═════ Available data

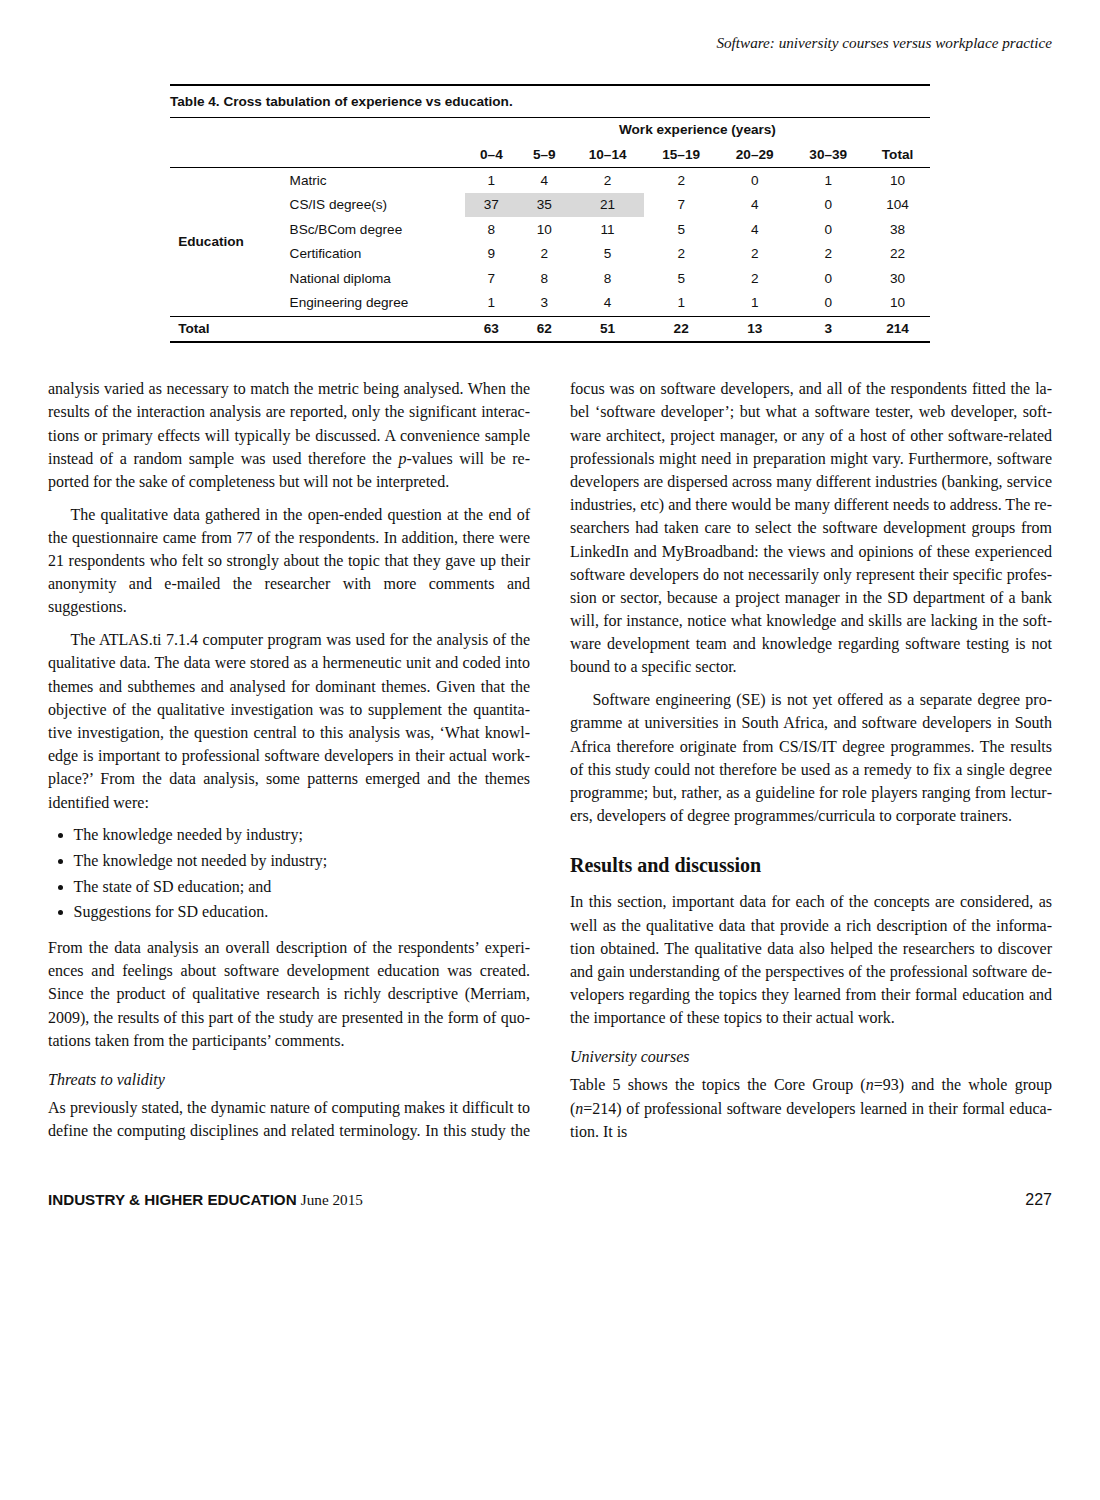Software: university courses versus workplace practice
Table 4. Cross tabulation of experience vs education.
| | | Work experience (years) |
| --- | --- | --- |
| | | 0–4 | 5–9 | 10–14 | 15–19 | 20–29 | 30–39 | Total |
| Education | Matric | 1 | 4 | 2 | 2 | 0 | 1 | 10 |
| CS/IS degree(s) | 37 | 35 | 21 | 7 | 4 | 0 | 104 |
| BSc/BCom degree | 8 | 10 | 11 | 5 | 4 | 0 | 38 |
| Certification | 9 | 2 | 5 | 2 | 2 | 2 | 22 |
| National diploma | 7 | 8 | 8 | 5 | 2 | 0 | 30 |
| Engineering degree | 1 | 3 | 4 | 1 | 1 | 0 | 10 |
| Total | 63 | 62 | 51 | 22 | 13 | 3 | 214 |
analysis varied as necessary to match the metric being analysed. When the results of the interaction analysis are reported, only the significant interactions or primary effects will typically be discussed. A convenience sample instead of a random sample was used therefore the p-values will be reported for the sake of completeness but will not be interpreted.
The qualitative data gathered in the open-ended question at the end of the questionnaire came from 77 of the respondents. In addition, there were 21 respondents who felt so strongly about the topic that they gave up their anonymity and e-mailed the researcher with more comments and suggestions.
The ATLAS.ti 7.1.4 computer program was used for the analysis of the qualitative data. The data were stored as a hermeneutic unit and coded into themes and subthemes and analysed for dominant themes. Given that the objective of the qualitative investigation was to supplement the quantitative investigation, the question central to this analysis was, ‘What knowledge is important to professional software developers in their actual workplace?’ From the data analysis, some patterns emerged and the themes identified were:
The knowledge needed by industry;
The knowledge not needed by industry;
The state of SD education; and
Suggestions for SD education.
From the data analysis an overall description of the respondents’ experiences and feelings about software development education was created. Since the product of qualitative research is richly descriptive (Merriam, 2009), the results of this part of the study are presented in the form of quotations taken from the participants’ comments.
Threats to validity
As previously stated, the dynamic nature of computing makes it difficult to define the computing disciplines and related terminology. In this study the focus was on software developers, and all of the respondents fitted the label ‘software developer’; but what a software tester, web developer, software architect, project manager, or any of a host of other software-related professionals might need in preparation might vary. Furthermore, software developers are dispersed across many different industries (banking, service industries, etc) and there would be many different needs to address. The researchers had taken care to select the software development groups from LinkedIn and MyBroadband: the views and opinions of these experienced software developers do not necessarily only represent their specific profession or sector, because a project manager in the SD department of a bank will, for instance, notice what knowledge and skills are lacking in the software development team and knowledge regarding software testing is not bound to a specific sector.
Software engineering (SE) is not yet offered as a separate degree programme at universities in South Africa, and software developers in South Africa therefore originate from CS/IS/IT degree programmes. The results of this study could not therefore be used as a remedy to fix a single degree programme; but, rather, as a guideline for role players ranging from lecturers, developers of degree programmes/curricula to corporate trainers.
Results and discussion
In this section, important data for each of the concepts are considered, as well as the qualitative data that provide a rich description of the information obtained. The qualitative data also helped the researchers to discover and gain understanding of the perspectives of the professional software developers regarding the topics they learned from their formal education and the importance of these topics to their actual work.
University courses
Table 5 shows the topics the Core Group (n=93) and the whole group (n=214) of professional software developers learned in their formal education. It is
INDUSTRY & HIGHER EDUCATION June 2015
227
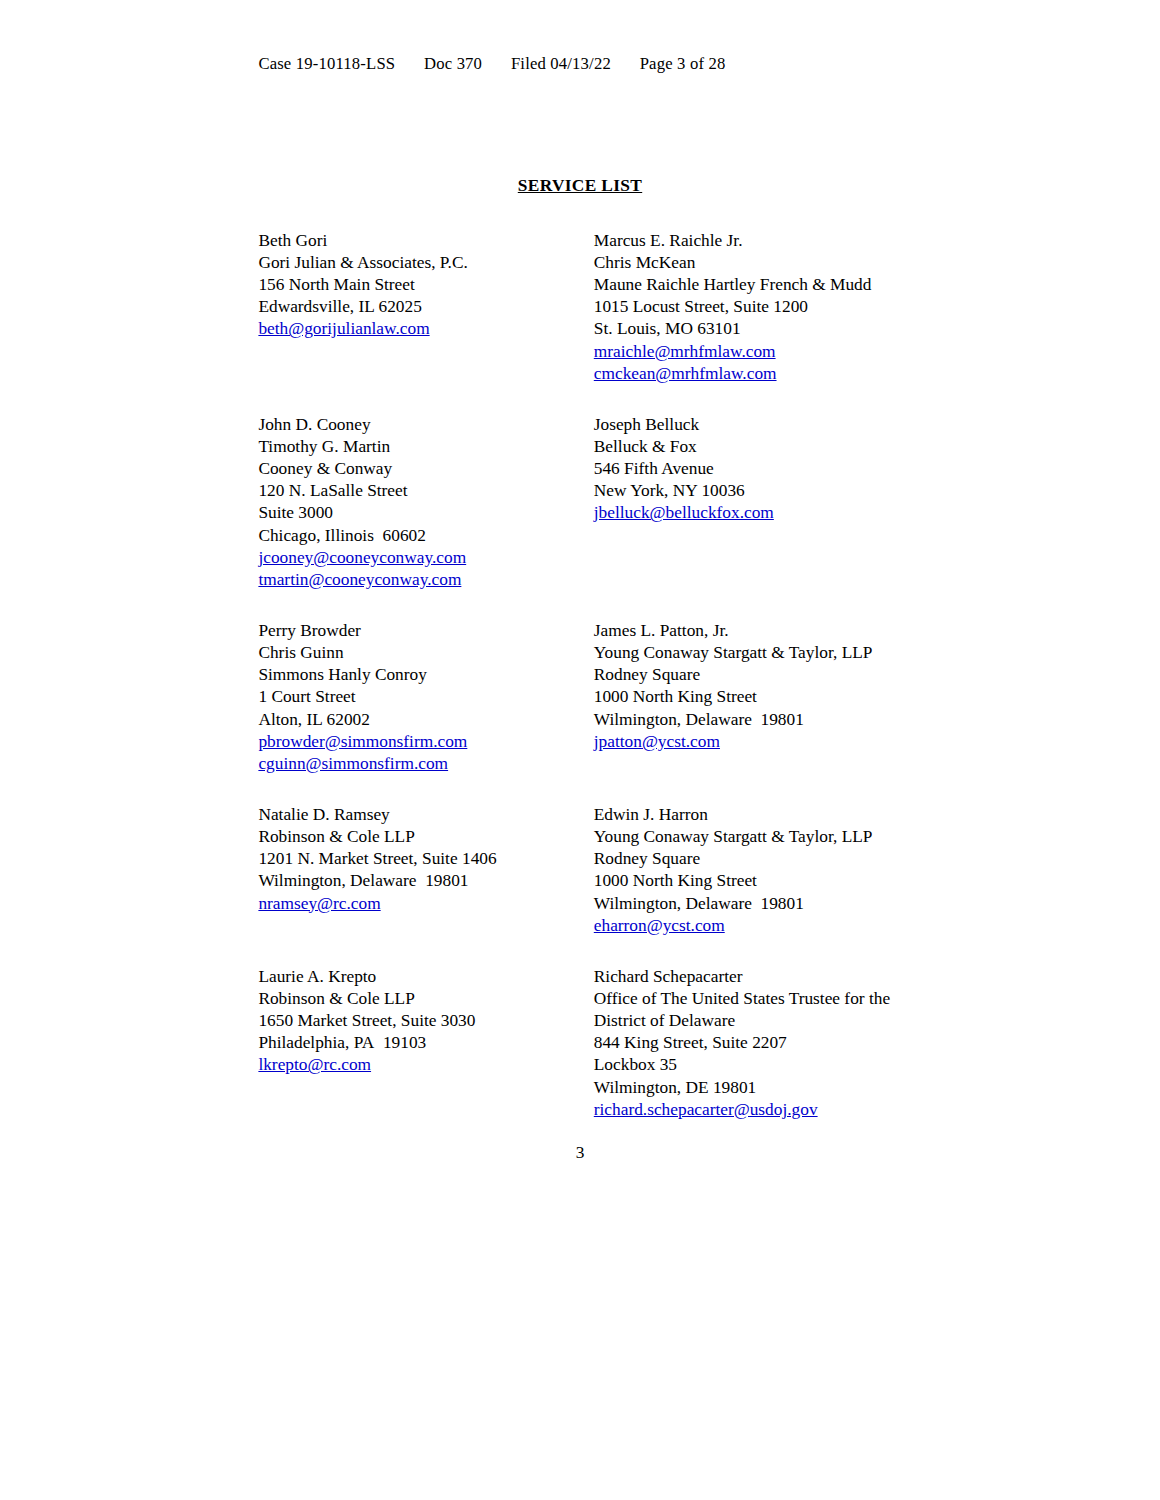Case 19-10118-LSS Doc 370 Filed 04/13/22 Page 3 of 28
SERVICE LIST
| Beth Gori Gori Julian & Associates, P.C. 156 North Main Street Edwardsville, IL 62025 beth@gorijulianlaw.com | Marcus E. Raichle Jr. Chris McKean Maune Raichle Hartley French & Mudd 1015 Locust Street, Suite 1200 St. Louis, MO 63101 mraichle@mrhfmlaw.com cmckean@mrhfmlaw.com |
| John D. Cooney Timothy G. Martin Cooney & Conway 120 N. LaSalle Street Suite 3000 Chicago, Illinois 60602 jcooney@cooneyconway.com tmartin@cooneyconway.com | Joseph Belluck Belluck & Fox 546 Fifth Avenue New York, NY 10036 jbelluck@belluckfox.com |
| Perry Browder Chris Guinn Simmons Hanly Conroy 1 Court Street Alton, IL 62002 pbrowder@simmonsfirm.com cguinn@simmonsfirm.com | James L. Patton, Jr. Young Conaway Stargatt & Taylor, LLP Rodney Square 1000 North King Street Wilmington, Delaware 19801 jpatton@ycst.com |
| Natalie D. Ramsey Robinson & Cole LLP 1201 N. Market Street, Suite 1406 Wilmington, Delaware 19801 nramsey@rc.com | Edwin J. Harron Young Conaway Stargatt & Taylor, LLP Rodney Square 1000 North King Street Wilmington, Delaware 19801 eharron@ycst.com |
| Laurie A. Krepto Robinson & Cole LLP 1650 Market Street, Suite 3030 Philadelphia, PA 19103 lkrepto@rc.com | Richard Schepacarter Office of The United States Trustee for the District of Delaware 844 King Street, Suite 2207 Lockbox 35 Wilmington, DE 19801 richard.schepacarter@usdoj.gov |
3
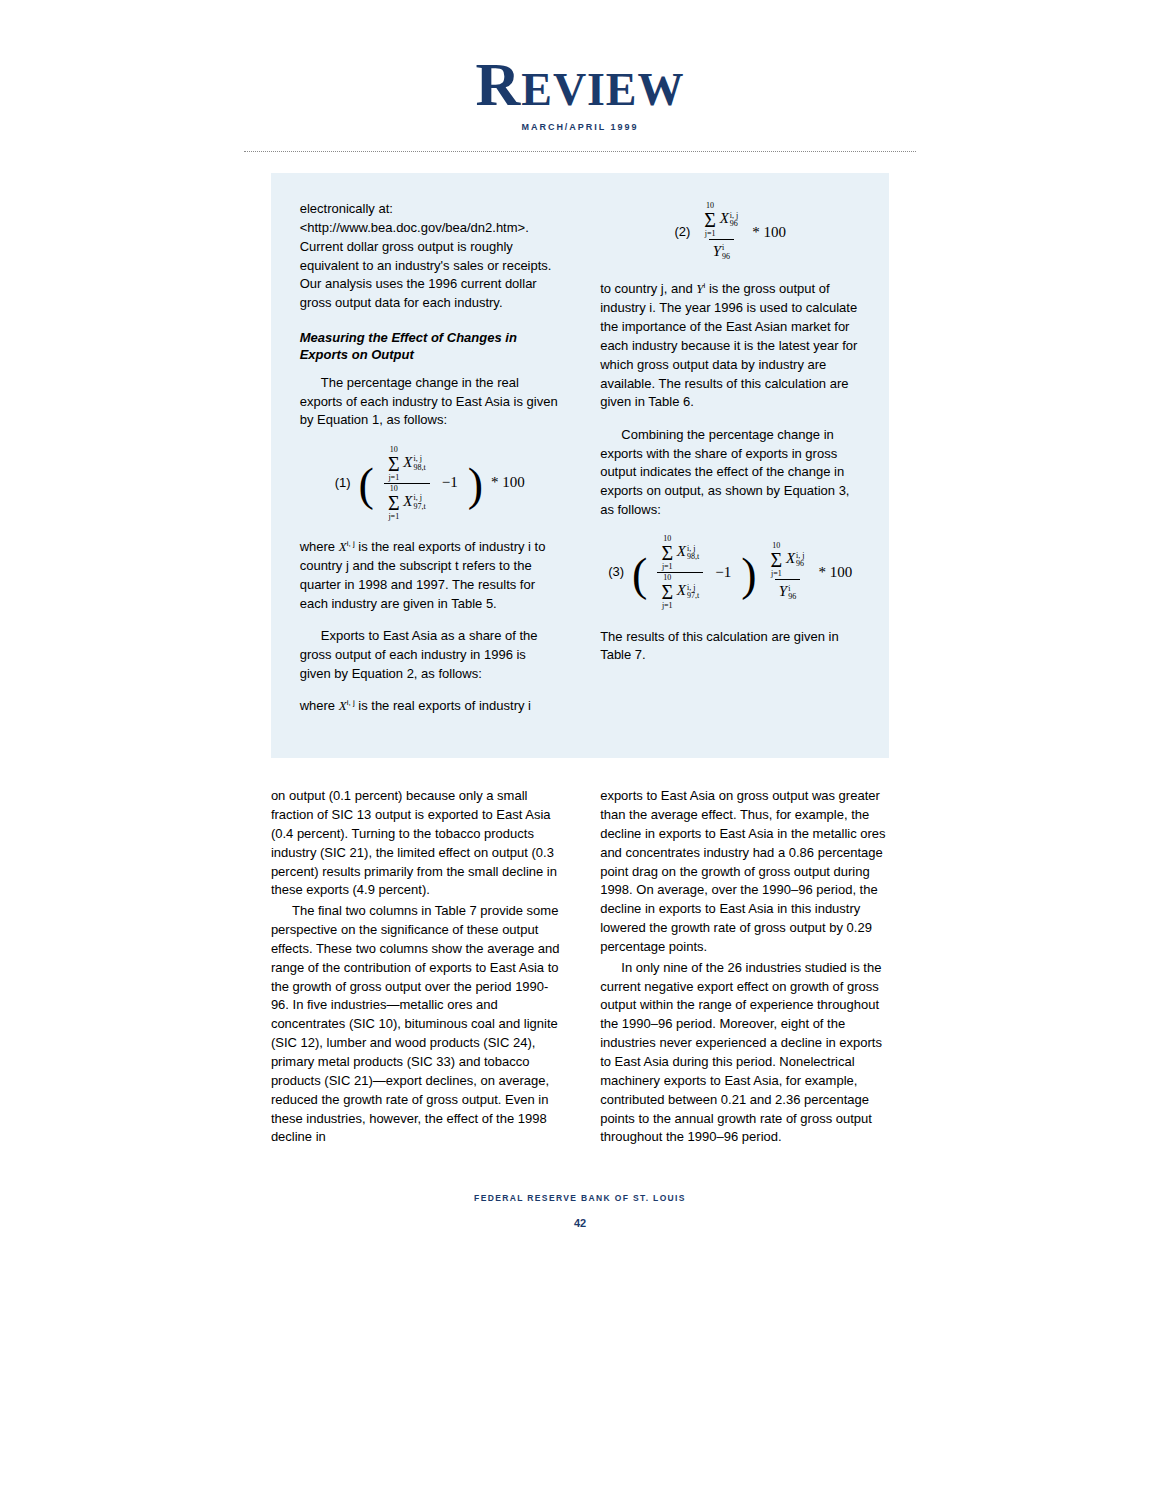REVIEW
March/April 1999
electronically at: <http://www.bea.doc.gov/bea/dn2.htm>. Current dollar gross output is roughly equivalent to an industry's sales or receipts. Our analysis uses the 1996 current dollar gross output data for each industry.
Measuring the Effect of Changes in Exports on Output
The percentage change in the real exports of each industry to East Asia is given by Equation 1, as follows:
(1) ( 10 Σj=1 Xi, j 98,t 10 Σj=1 Xi, j 97,t −1 ) * 100
where Xi, j is the real exports of industry i to country j and the subscript t refers to the quarter in 1998 and 1997. The results for each industry are given in Table 5.
Exports to East Asia as a share of the gross output of each industry in 1996 is given by Equation 2, as follows:
where Xi, j is the real exports of industry i
(2) 10 Σj=1 Xi, j 96 Yi 96 * 100
to country j, and Yi is the gross output of industry i. The year 1996 is used to calculate the importance of the East Asian market for each industry because it is the latest year for which gross output data by industry are available. The results of this calculation are given in Table 6.
Combining the percentage change in exports with the share of exports in gross output indicates the effect of the change in exports on output, as shown by Equation 3, as follows:
(3) ( 10 Σj=1 Xi, j 98,t 10 Σj=1 Xi, j 97,t −1 ) 10 Σj=1 Xi, j 96 Yi 96 * 100
The results of this calculation are given in Table 7.
on output (0.1 percent) because only a small fraction of SIC 13 output is exported to East Asia (0.4 percent). Turning to the tobacco products industry (SIC 21), the limited effect on output (0.3 percent) results primarily from the small decline in these exports (4.9 percent).
The final two columns in Table 7 provide some perspective on the significance of these output effects. These two columns show the average and range of the contribution of exports to East Asia to the growth of gross output over the period 1990-96. In five industries—metallic ores and concentrates (SIC 10), bituminous coal and lignite (SIC 12), lumber and wood products (SIC 24), primary metal products (SIC 33) and tobacco products (SIC 21)—export declines, on average, reduced the growth rate of gross output. Even in these industries, however, the effect of the 1998 decline in
exports to East Asia on gross output was greater than the average effect. Thus, for example, the decline in exports to East Asia in the metallic ores and concentrates industry had a 0.86 percentage point drag on the growth of gross output during 1998. On average, over the 1990–96 period, the decline in exports to East Asia in this industry lowered the growth rate of gross output by 0.29 percentage points.
In only nine of the 26 industries studied is the current negative export effect on growth of gross output within the range of experience throughout the 1990–96 period. Moreover, eight of the industries never experienced a decline in exports to East Asia during this period. Nonelectrical machinery exports to East Asia, for example, contributed between 0.21 and 2.36 percentage points to the annual growth rate of gross output throughout the 1990–96 period.
Federal Reserve Bank of St. Louis
42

══════════

### Exercise objective
For every line of the records above that holds the word "topics", count one, and state the total only.

### Task output
2